The repository is organized aiming for functional separation. Below is an overview of the primary directories and their respective contents:

torch_nd_conv/
│
├── benchmarks/
│   ├── conv.py
│   └── __init__.py
│
├── src/
│   ├── conv.py
│   ├── fold.py
│   ├── internal_types.py
│   ├── utils.py
│   └── __init__.py
│
├── tests/
│   ├── pytest.ini
│   ├── test_conv.py
│   ├── test_fold.py
│   ├── test_unfold.py
│   └── __init__.py
│
├── __init__.py
├── .gitignore
├── pytest.ini
├── requirements.txt
└── README.md

This directory contains benchmarking scripts that compare the performance of the custom n-dimensional convolution functions against PyTorch's native convolution operations in the dimensions where PyTorch provides built-in support.

• conv.py: Contains benchmarks that evaluate the performance of the n-dimensional convolution (Conv) against PyTorch's 2D (conv2d) and 3D (conv3d) convolution functions.

The core implementations of the convolution operations and their auxiliary classes reside in this directory.

• conv.py: Defines the Conv module, implementing the n-dimensional convolution operation as a subclass of torch.nn.Module.
• fold.py: Contains the definitions for the n-dimensional Fold and Unfold classes, which are essential for preparing and reconstructing data for convolution operations in arbitrary dimensions.
• internal_types.py: Includes custom type definitions that enhance readability and maintainability through improved type hinting.
• utils.py: Provides utility functions used for validating hyperparameters and inputs for the Fold, Unfold, and Conv classes.
• __init__.py: Initializes the src package, facilitating easy imports of the modules within.

This directory houses test suites that ensure the correctness and reliability of the implemented modules using pytest.

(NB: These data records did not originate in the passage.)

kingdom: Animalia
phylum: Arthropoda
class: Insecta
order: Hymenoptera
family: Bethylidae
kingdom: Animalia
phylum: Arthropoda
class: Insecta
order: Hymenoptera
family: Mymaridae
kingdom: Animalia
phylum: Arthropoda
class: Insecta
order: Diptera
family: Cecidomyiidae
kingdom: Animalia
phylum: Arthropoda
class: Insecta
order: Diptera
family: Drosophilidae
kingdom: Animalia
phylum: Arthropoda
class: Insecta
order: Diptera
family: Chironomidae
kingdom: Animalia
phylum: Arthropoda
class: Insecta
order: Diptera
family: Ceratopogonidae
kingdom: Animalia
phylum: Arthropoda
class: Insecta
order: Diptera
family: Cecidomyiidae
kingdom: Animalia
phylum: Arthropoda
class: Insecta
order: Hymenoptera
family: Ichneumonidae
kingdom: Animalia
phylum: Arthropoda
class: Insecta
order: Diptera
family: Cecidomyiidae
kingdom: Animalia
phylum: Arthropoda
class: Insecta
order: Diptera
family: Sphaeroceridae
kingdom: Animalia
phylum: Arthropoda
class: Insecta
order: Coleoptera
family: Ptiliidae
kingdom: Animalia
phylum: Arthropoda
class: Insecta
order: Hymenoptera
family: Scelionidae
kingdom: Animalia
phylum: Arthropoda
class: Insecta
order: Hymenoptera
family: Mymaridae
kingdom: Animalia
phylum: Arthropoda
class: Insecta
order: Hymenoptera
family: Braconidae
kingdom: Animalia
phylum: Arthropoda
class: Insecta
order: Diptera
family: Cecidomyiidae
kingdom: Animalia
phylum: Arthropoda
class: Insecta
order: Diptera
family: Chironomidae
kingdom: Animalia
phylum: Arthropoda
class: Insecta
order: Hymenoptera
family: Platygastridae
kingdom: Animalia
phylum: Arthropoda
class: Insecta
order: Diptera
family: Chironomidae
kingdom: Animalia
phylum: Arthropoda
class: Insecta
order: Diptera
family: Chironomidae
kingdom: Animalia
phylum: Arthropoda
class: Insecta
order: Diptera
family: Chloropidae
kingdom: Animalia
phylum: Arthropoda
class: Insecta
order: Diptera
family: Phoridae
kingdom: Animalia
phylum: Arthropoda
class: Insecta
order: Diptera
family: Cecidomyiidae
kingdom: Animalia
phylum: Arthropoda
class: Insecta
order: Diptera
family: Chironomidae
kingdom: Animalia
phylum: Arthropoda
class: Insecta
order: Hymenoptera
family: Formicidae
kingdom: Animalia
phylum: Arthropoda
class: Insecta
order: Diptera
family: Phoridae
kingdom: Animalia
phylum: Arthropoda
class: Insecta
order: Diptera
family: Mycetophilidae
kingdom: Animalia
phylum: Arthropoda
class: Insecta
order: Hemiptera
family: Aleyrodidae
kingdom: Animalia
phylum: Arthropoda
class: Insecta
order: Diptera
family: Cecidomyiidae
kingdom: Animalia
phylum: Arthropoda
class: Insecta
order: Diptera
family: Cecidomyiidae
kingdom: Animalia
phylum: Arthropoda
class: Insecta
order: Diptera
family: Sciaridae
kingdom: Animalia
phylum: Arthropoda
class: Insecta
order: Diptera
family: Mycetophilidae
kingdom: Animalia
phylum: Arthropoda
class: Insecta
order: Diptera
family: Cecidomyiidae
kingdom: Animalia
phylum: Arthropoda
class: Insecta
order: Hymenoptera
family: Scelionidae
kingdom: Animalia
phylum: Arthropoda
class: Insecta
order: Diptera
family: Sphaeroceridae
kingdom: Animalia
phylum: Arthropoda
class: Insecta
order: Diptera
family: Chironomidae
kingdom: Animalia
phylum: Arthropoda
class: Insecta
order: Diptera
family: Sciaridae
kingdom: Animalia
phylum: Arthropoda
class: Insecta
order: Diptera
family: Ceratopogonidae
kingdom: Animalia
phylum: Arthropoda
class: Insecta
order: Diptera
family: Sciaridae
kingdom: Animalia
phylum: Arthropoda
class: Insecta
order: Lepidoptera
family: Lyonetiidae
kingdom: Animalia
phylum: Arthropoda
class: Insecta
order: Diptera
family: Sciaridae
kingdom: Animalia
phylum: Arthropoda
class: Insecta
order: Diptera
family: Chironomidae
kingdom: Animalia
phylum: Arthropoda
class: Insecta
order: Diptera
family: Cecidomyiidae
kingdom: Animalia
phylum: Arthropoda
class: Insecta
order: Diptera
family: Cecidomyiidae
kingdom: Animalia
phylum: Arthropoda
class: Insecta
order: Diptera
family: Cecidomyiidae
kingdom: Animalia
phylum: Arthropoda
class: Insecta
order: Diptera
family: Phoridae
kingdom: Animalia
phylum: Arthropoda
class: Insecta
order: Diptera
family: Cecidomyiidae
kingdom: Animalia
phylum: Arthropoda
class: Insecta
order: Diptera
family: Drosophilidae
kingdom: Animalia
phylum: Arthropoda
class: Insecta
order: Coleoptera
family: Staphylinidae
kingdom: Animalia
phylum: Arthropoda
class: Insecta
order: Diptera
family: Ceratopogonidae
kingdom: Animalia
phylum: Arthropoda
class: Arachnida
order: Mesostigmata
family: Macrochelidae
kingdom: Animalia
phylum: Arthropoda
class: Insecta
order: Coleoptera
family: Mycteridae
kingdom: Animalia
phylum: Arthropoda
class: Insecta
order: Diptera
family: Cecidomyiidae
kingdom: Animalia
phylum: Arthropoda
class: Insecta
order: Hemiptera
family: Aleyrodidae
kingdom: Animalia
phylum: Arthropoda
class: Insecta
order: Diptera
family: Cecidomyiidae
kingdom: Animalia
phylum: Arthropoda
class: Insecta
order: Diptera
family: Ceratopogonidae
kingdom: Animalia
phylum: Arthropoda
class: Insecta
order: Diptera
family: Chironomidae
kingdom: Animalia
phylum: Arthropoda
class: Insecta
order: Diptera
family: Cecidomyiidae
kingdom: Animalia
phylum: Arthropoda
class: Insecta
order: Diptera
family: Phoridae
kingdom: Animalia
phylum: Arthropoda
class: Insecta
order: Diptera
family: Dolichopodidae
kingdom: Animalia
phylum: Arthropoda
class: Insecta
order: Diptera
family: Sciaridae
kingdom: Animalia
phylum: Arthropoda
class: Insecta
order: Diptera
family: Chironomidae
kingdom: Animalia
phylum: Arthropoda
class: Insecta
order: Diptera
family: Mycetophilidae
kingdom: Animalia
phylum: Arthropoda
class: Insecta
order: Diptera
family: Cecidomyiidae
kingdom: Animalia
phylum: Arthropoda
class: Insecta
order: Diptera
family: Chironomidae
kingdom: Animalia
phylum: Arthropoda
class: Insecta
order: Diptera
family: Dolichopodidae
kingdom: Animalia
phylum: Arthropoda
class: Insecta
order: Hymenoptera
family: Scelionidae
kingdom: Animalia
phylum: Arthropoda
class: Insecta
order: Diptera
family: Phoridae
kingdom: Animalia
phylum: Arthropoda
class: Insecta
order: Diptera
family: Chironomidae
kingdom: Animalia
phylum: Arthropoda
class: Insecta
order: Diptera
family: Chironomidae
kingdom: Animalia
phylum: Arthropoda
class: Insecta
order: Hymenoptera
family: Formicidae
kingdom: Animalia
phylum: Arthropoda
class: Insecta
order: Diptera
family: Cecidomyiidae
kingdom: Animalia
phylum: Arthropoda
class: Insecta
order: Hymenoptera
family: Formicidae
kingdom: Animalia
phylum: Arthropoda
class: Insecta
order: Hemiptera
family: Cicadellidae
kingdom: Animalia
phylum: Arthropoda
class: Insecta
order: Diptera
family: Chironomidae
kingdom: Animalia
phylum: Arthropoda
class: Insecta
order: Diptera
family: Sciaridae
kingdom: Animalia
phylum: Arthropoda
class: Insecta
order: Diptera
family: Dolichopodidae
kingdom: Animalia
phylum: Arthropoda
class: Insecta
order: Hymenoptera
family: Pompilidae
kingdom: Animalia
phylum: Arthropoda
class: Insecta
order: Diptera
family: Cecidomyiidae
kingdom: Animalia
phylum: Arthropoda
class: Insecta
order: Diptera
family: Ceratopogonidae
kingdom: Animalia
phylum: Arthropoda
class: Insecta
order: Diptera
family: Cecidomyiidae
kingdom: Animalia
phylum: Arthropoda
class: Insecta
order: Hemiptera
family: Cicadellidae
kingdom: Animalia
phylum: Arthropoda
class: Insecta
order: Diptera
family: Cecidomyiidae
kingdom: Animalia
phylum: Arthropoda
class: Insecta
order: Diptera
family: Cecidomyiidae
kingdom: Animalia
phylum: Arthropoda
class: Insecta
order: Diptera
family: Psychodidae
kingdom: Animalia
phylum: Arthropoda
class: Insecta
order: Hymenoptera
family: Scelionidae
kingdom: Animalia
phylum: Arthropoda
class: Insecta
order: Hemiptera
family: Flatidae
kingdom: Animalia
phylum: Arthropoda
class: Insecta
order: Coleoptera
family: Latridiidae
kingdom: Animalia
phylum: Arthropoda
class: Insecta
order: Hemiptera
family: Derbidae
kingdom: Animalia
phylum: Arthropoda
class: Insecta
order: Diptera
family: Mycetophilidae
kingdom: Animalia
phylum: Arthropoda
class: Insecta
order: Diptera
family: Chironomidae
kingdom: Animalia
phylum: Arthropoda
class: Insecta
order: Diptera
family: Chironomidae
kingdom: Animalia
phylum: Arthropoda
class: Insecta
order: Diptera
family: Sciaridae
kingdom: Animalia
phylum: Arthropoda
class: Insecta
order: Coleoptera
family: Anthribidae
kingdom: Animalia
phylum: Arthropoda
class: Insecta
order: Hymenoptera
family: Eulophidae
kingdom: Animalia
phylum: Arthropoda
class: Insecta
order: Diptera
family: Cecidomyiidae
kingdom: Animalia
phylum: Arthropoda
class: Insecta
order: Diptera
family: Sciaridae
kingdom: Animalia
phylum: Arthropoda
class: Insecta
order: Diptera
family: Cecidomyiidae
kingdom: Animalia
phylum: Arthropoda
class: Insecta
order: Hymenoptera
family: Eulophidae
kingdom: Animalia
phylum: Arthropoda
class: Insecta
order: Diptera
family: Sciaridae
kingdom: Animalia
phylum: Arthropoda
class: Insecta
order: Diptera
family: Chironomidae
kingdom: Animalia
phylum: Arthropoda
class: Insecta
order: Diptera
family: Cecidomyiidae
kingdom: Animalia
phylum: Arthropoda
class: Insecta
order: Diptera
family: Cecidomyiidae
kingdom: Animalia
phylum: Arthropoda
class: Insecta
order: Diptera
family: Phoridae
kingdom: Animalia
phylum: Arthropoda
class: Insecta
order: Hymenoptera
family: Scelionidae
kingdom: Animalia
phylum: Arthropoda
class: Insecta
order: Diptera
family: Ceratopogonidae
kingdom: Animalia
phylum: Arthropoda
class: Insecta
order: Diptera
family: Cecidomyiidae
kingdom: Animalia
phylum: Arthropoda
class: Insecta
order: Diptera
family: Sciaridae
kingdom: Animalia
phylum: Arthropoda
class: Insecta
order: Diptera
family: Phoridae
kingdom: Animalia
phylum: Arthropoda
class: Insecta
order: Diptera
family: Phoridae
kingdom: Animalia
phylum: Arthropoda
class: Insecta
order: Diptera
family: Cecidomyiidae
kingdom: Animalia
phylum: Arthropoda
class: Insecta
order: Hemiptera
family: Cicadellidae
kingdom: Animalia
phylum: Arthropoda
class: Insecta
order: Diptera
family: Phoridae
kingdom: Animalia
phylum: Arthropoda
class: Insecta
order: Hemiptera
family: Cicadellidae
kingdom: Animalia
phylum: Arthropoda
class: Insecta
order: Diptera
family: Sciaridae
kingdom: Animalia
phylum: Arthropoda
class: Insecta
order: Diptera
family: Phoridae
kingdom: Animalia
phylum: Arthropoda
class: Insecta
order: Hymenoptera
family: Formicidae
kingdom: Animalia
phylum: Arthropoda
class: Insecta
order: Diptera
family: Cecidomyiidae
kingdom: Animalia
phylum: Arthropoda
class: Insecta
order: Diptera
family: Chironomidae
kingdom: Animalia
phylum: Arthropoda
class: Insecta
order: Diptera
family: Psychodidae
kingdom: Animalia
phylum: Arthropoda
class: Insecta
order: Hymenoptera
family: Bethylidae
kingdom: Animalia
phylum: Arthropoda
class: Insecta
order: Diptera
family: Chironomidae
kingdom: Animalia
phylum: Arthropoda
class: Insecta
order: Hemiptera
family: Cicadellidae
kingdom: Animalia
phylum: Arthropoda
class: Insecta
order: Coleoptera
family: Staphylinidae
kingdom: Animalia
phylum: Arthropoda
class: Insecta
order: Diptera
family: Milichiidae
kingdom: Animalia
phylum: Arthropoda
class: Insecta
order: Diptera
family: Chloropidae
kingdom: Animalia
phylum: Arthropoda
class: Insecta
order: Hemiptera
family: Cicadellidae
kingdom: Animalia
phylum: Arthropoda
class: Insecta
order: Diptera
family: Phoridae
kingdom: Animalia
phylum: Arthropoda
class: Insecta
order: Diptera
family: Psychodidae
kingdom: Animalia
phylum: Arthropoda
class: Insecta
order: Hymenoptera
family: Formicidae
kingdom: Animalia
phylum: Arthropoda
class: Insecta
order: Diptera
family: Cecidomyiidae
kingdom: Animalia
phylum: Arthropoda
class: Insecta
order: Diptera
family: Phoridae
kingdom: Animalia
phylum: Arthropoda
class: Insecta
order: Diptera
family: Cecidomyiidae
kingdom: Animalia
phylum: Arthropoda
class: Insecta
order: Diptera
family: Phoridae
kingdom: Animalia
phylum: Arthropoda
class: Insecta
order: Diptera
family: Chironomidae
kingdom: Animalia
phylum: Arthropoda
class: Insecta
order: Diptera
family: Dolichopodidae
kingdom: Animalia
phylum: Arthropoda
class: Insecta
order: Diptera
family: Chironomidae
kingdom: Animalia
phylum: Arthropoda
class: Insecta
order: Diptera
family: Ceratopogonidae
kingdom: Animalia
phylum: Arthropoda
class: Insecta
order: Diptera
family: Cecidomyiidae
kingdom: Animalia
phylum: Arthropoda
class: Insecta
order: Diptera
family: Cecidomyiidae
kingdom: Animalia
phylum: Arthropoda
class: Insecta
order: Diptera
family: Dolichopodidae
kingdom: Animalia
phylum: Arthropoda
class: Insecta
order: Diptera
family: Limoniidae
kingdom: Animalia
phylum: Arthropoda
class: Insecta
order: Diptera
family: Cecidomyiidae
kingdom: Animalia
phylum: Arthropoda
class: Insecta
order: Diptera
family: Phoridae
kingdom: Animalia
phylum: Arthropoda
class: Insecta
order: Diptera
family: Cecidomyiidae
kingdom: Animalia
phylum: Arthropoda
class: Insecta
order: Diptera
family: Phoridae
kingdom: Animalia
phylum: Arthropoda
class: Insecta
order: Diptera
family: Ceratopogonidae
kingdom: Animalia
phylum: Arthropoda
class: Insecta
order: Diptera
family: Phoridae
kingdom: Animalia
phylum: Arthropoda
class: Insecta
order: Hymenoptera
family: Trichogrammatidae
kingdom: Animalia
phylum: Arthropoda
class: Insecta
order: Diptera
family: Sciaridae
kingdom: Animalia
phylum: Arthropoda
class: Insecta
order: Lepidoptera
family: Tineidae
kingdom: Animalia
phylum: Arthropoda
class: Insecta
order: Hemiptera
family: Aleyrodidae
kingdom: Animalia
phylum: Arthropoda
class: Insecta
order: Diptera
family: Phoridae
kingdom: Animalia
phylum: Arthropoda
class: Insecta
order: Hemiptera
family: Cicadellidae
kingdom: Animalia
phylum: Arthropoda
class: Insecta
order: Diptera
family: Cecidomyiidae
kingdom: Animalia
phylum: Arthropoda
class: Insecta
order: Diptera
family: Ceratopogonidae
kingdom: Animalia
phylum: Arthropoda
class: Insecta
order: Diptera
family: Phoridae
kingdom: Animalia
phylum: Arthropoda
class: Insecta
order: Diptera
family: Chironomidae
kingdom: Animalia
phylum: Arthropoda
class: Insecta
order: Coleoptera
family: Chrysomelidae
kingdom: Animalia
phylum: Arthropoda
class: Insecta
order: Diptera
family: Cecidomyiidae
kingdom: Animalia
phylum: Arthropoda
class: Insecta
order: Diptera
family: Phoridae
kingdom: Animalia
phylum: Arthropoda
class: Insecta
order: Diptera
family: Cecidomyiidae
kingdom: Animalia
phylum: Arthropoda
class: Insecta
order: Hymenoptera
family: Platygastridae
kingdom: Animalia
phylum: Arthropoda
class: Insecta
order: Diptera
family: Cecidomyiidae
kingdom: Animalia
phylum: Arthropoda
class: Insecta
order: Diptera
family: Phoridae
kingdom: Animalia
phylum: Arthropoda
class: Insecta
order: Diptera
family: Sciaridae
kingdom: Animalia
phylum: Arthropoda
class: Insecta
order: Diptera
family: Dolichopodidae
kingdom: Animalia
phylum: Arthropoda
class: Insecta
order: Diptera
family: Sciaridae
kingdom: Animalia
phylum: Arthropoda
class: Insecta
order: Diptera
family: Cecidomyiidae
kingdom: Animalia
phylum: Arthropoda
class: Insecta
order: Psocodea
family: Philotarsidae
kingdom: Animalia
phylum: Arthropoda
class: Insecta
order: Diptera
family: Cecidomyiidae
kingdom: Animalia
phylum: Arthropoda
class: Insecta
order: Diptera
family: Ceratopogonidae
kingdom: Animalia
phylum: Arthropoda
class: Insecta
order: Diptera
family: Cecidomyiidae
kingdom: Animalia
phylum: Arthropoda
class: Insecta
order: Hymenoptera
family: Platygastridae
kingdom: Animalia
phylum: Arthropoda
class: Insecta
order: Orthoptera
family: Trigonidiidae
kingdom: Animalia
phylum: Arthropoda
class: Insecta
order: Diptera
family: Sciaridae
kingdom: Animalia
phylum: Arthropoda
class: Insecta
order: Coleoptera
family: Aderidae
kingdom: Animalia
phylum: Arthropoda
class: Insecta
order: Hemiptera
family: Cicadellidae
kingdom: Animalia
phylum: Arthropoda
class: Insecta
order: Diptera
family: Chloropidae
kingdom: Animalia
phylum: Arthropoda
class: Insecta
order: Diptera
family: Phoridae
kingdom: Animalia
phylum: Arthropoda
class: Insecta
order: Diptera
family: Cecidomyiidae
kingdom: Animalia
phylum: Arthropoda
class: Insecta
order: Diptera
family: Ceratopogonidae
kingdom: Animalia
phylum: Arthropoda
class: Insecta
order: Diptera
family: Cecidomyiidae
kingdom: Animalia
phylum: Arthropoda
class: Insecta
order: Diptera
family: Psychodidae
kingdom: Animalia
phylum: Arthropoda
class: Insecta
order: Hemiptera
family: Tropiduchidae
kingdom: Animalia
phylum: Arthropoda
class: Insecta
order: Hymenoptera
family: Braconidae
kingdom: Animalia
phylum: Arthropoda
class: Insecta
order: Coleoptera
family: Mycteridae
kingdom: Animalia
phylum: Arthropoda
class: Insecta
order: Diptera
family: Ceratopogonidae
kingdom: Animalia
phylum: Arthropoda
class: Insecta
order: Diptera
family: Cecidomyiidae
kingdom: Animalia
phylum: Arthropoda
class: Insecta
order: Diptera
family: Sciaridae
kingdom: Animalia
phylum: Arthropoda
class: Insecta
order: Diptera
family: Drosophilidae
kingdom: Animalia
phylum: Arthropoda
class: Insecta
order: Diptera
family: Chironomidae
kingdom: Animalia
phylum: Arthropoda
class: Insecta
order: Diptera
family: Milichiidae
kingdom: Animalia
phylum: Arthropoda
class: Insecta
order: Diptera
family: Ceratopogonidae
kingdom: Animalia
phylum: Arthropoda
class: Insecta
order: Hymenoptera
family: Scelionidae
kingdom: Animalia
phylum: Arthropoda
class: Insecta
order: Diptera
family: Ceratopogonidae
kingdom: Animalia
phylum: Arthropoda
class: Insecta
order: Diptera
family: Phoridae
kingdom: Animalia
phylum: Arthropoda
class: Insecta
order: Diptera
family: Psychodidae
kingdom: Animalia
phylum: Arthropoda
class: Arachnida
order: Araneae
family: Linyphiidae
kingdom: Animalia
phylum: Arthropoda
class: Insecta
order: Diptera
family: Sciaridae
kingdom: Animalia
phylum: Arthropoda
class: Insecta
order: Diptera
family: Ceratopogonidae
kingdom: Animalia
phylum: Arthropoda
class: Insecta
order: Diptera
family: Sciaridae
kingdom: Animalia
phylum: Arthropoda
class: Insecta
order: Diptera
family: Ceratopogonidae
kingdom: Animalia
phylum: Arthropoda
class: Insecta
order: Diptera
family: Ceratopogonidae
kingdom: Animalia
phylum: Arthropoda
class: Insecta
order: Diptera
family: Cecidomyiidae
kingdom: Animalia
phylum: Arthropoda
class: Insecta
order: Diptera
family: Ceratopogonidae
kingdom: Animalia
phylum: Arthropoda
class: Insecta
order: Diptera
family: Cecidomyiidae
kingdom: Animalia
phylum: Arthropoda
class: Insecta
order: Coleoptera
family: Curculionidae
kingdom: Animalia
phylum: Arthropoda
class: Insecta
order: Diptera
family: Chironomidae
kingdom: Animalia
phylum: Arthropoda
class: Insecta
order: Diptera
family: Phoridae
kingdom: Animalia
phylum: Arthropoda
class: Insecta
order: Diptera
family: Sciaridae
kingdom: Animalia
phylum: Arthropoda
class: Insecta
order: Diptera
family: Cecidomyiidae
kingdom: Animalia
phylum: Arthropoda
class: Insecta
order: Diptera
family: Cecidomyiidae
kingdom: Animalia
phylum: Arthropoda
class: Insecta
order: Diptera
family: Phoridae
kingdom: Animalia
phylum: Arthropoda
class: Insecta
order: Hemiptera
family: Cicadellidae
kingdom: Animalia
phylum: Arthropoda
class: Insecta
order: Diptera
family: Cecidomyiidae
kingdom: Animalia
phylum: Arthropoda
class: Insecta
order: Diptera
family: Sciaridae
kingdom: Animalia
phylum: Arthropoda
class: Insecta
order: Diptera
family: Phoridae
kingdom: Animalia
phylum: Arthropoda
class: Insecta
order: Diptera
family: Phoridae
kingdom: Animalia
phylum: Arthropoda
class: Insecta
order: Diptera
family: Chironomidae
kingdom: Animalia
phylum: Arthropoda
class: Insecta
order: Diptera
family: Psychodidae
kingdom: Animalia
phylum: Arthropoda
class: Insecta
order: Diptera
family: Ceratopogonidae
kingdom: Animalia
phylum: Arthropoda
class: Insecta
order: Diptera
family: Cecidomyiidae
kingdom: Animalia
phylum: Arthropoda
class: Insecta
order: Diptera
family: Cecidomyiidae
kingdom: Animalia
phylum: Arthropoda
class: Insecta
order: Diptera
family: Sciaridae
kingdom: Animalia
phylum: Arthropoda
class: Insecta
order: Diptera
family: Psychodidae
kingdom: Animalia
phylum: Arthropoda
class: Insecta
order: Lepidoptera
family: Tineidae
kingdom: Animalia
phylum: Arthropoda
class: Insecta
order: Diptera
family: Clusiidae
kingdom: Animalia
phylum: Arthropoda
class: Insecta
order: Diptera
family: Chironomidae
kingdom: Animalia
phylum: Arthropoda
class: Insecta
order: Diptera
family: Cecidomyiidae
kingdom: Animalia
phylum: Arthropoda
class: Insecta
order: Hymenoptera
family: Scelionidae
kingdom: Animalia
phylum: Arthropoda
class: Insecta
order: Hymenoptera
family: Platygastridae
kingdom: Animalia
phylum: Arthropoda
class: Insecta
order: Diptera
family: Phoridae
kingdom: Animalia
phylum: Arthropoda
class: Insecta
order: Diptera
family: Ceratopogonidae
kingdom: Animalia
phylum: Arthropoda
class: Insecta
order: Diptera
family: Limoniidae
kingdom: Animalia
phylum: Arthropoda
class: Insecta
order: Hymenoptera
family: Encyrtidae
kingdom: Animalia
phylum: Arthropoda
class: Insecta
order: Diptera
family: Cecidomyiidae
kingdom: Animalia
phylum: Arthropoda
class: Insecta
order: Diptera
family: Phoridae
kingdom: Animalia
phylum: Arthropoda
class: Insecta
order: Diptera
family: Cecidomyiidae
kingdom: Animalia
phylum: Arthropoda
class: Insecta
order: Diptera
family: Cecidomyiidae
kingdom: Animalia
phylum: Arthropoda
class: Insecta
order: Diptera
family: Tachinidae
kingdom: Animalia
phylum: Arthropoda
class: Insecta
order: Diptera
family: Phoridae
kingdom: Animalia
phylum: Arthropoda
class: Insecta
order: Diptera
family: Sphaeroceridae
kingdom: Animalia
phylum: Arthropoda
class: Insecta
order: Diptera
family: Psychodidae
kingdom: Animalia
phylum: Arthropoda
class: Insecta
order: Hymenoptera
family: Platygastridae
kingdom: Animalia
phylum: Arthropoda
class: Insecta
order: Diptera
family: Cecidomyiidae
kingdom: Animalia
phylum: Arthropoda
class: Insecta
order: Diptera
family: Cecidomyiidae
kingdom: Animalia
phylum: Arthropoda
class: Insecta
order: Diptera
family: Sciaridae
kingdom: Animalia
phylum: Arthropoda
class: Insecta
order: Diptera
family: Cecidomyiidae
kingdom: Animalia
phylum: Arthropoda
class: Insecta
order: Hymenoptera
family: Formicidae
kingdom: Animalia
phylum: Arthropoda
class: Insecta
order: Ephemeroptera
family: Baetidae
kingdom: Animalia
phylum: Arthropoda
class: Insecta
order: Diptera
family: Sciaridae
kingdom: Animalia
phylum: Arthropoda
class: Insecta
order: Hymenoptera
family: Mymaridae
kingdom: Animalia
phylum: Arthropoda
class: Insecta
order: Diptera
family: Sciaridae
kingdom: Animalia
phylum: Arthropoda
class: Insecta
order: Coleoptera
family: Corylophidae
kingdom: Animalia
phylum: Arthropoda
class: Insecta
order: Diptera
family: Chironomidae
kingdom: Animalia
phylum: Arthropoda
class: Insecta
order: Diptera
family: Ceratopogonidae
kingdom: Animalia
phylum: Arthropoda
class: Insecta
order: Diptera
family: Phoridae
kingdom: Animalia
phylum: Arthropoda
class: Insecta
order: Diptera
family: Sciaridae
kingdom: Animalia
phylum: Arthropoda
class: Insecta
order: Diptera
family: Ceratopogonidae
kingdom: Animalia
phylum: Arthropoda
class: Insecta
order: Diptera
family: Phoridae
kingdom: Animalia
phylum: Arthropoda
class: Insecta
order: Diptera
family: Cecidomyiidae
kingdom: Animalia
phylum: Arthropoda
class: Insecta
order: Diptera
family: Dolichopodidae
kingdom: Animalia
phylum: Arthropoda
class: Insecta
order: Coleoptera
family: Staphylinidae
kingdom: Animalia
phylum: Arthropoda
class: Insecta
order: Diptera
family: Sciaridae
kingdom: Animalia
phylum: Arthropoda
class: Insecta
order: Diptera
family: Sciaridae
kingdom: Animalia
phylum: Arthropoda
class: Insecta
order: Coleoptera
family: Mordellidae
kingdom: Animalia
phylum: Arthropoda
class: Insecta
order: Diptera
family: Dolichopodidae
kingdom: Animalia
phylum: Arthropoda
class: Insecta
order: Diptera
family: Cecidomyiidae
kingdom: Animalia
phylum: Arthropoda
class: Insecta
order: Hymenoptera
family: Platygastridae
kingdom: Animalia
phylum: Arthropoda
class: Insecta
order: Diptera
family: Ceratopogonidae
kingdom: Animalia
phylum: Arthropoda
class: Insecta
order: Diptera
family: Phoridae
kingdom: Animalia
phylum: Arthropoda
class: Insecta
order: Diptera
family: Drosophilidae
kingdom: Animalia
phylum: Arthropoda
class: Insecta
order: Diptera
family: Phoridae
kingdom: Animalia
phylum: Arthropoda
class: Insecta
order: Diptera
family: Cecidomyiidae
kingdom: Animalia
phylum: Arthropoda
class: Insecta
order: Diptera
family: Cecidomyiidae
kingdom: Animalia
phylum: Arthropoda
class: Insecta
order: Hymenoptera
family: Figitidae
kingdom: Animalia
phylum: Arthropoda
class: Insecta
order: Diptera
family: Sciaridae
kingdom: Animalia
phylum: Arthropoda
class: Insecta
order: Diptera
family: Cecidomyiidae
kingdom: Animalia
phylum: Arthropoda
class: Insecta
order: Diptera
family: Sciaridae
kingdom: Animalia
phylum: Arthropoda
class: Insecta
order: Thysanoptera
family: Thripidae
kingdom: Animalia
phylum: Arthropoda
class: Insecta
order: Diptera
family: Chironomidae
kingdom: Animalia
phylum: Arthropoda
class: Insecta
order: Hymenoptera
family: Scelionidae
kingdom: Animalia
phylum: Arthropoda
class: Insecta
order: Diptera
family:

• test_conv.py: Contains tests verifying the functionality and performance of the Conv module.
• test_fold.py: Includes tests for the Fold class, ensuring accurate data folding operations.
• test_unfold.py: Comprises tests for the Unfold class, validating the unfolding process.
• __init__.py: Initializes the tests package, enabling straightforward test discovery and execution.